In thinking about monstersaurs, snakes do provide a tempting point of reference. Consider an experience I had in April 1984, a few years before I woke up with a Gila monster in my hand. During the preceding summer at my study site in the Mojave Desert, I had outfitted several Gila monsters with internal radio transmitters. That spring, after one of "my" males emerged from winter dormancy in March, I began following him closely. Like Elmer Fudd, the lizard went hunting for cottontail rabbits in their nests. His meticulous search of boulders and burrows paid off; by mid-April he had added a third of a pound, or 22 percent of his fall weight, to his lumpy frame. For in his feces attested to his success as a rabbit hunter.

One April day, though, rather than hunt, he walked nearly a mile in a straight line to a shelter that a female had occupied the preceding summer. In the next three days he visited two more shelters, before settling into one that another male had used the previous spring. A few days later a second male Gila monster confronted him outside his new den.

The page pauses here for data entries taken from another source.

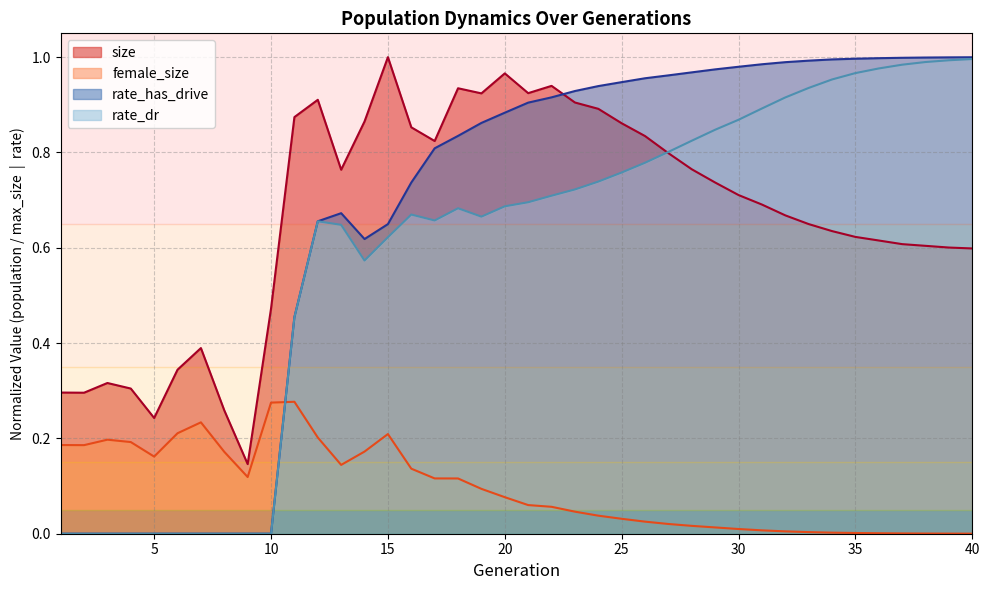

What is the maximum value for rate_dr?

1.0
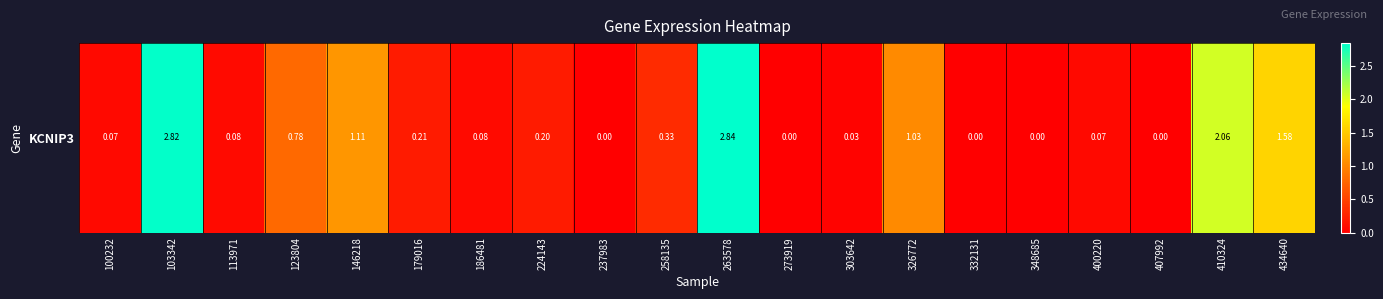

Reading left to right, what are all the values shown in this chart?

0.1	2.8	0.1	0.8	1.1	0.2	0.1	0.2	0.0	0.3	2.8	0.0	0.0	1.0	0.0	0.0	0.1	0.0	2.1	1.6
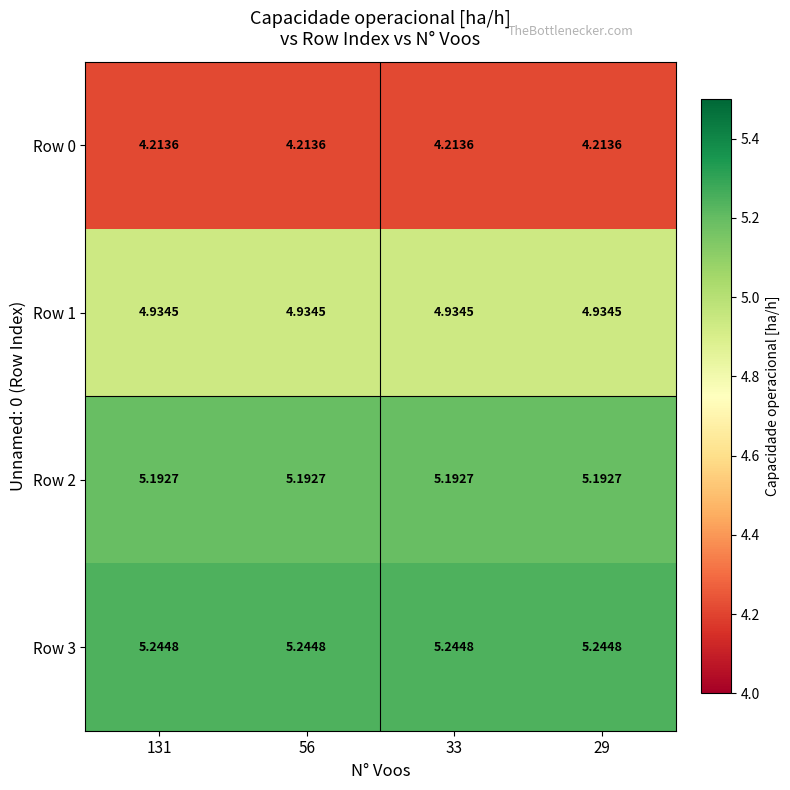

Is the value of Row 3 at 33 greater than the value of Row 2 at 33?

Yes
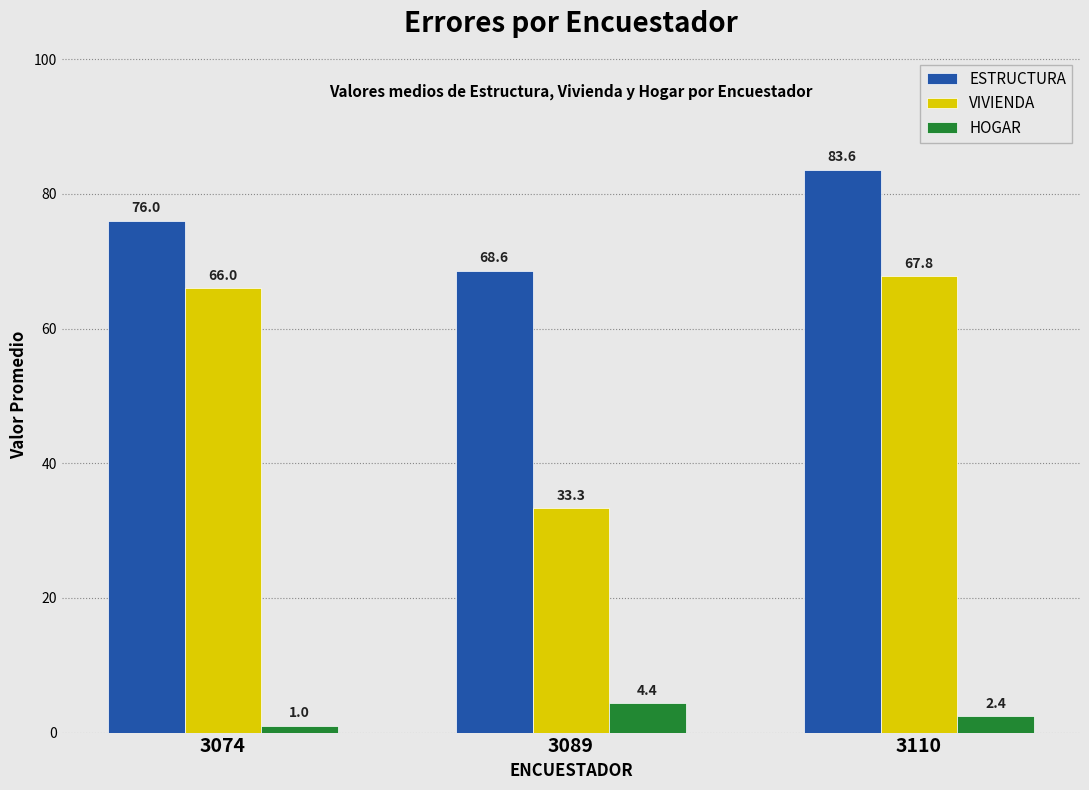

The VIVIENDA series shows 66.0 at 3074. True or false?

True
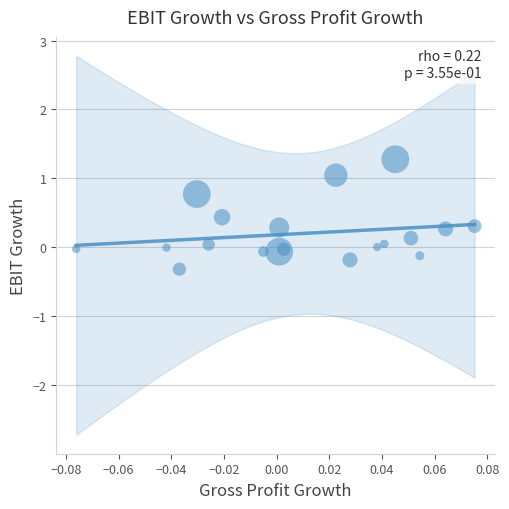

What is the range of Y values (max minus min)?

1.6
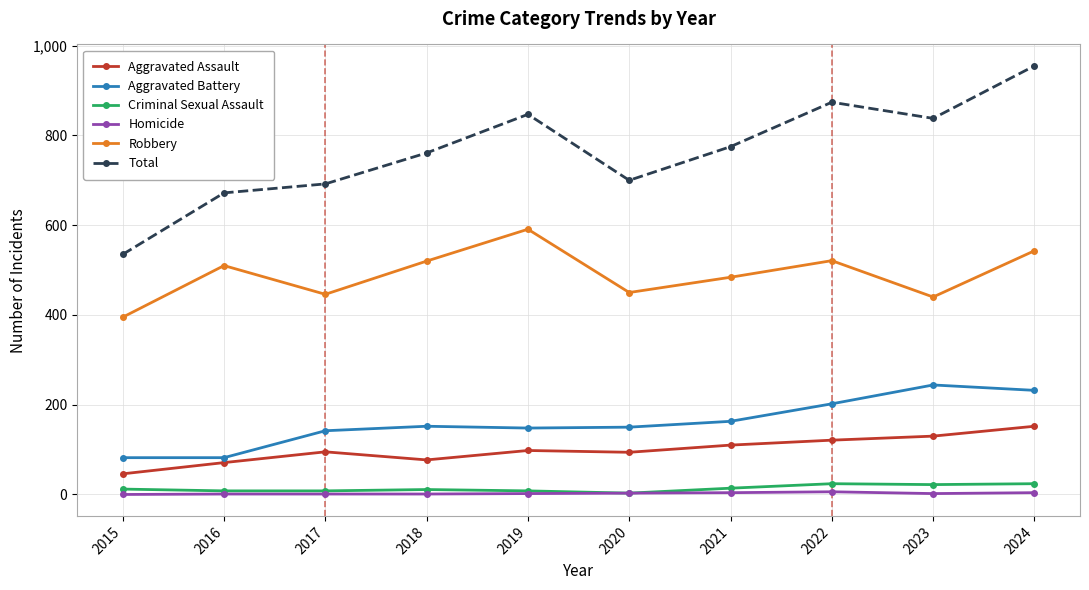

Which series has the largest range (max minus min)?

Total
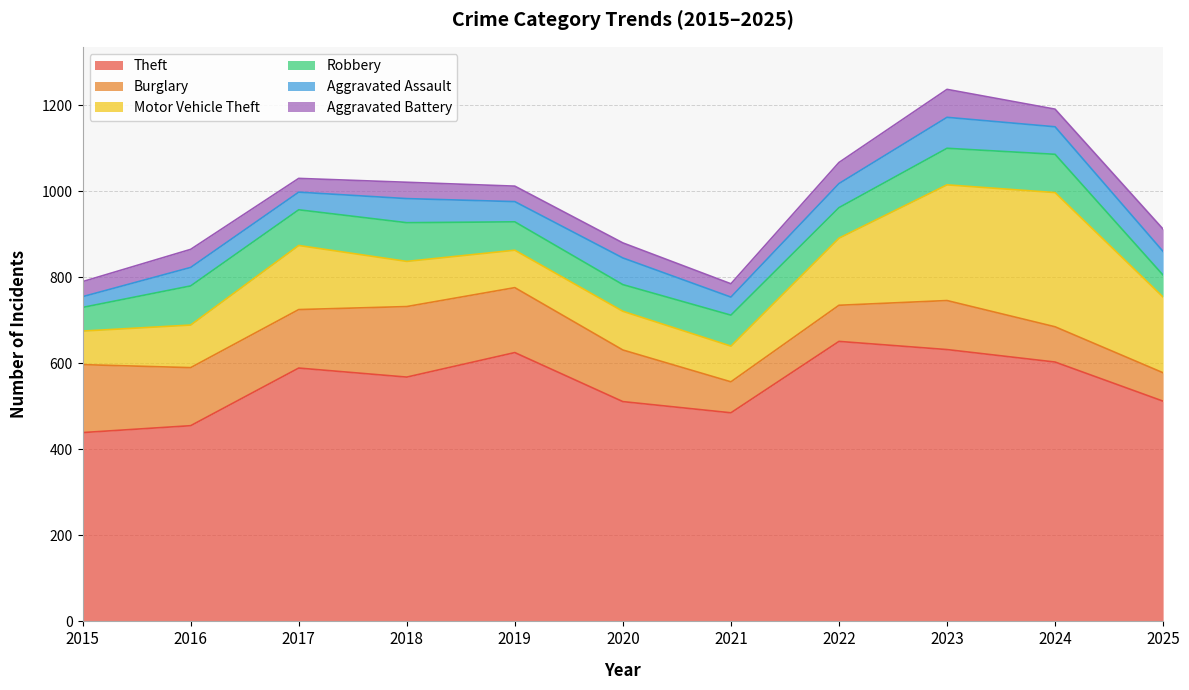

Where is the first local minimum for Theft?

2018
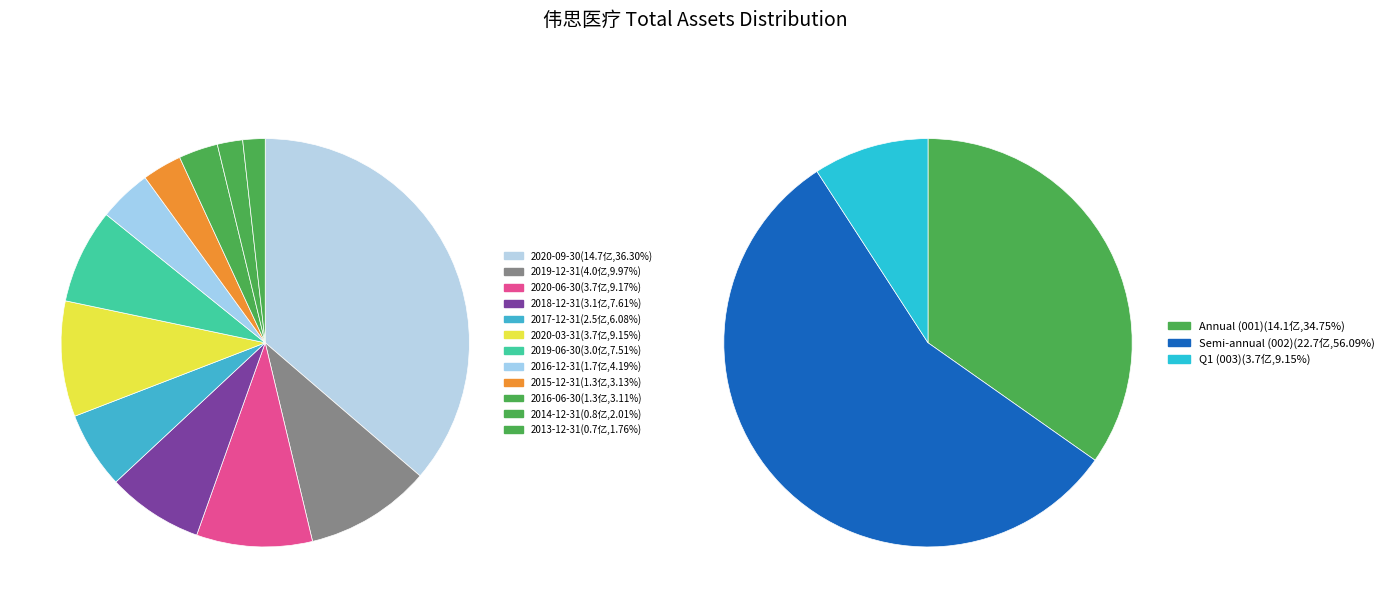

To the nearest percent, what percentage of the pie is 2020-06-30?

9%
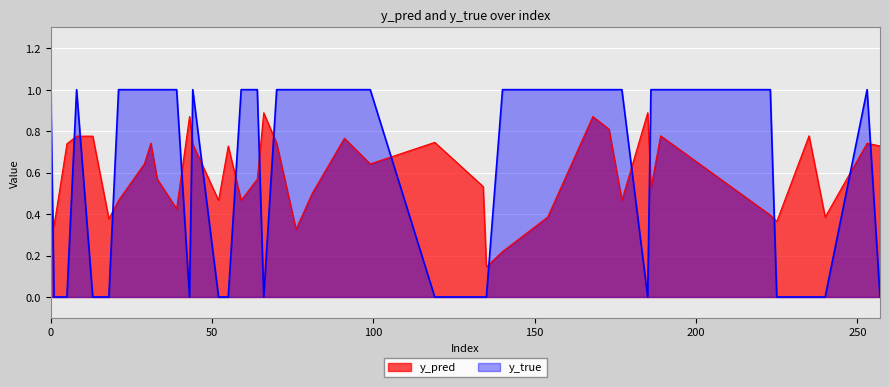

After their last crossing, which series has the higher values: y_pred or y_true?

y_pred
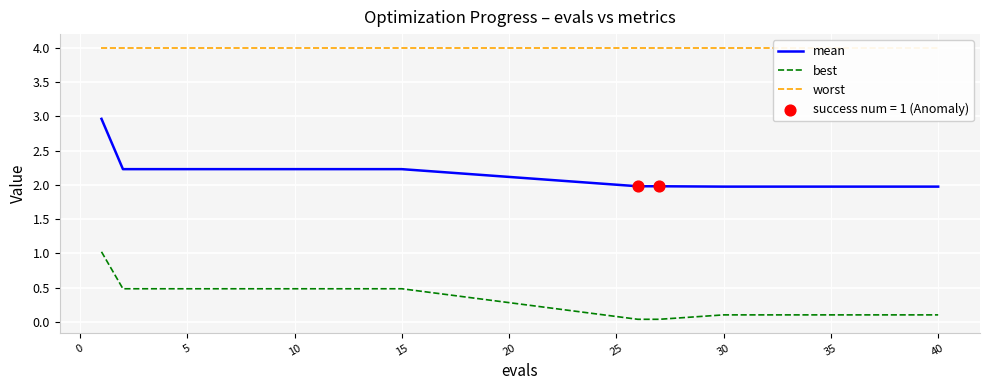

Which series has the largest total across all categories?

worst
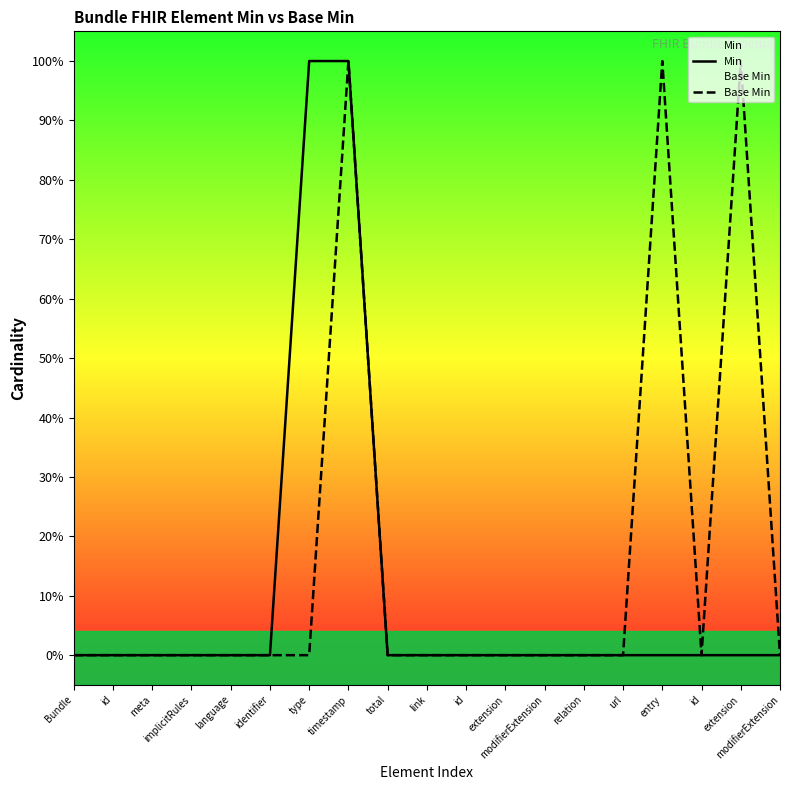

How many lines are shown in the chart?

2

The two grappled and twisted in a strenuous series of ritualized postures. Just past dusk, they separated, having spent three hours in nearly continuous combat. The struggle left each lizard coated with a thin film of blood, and each appeared exhausted. The resident male crawled back into his shelter while the intruder lumbered out of sight. Three days later, a female joined the victor in his den.

The entire episode of ritualized combaq: was strongly reminiscent of the entwining combat "dance" of snakes. Moreover, like many snakes--but unlike any other lizards--Gila monsters and beaded lizards are venomous. Those similarities make it tempting to lump the monstersaurs with snakes, yet the differences between the two groups are every bit as pronounced.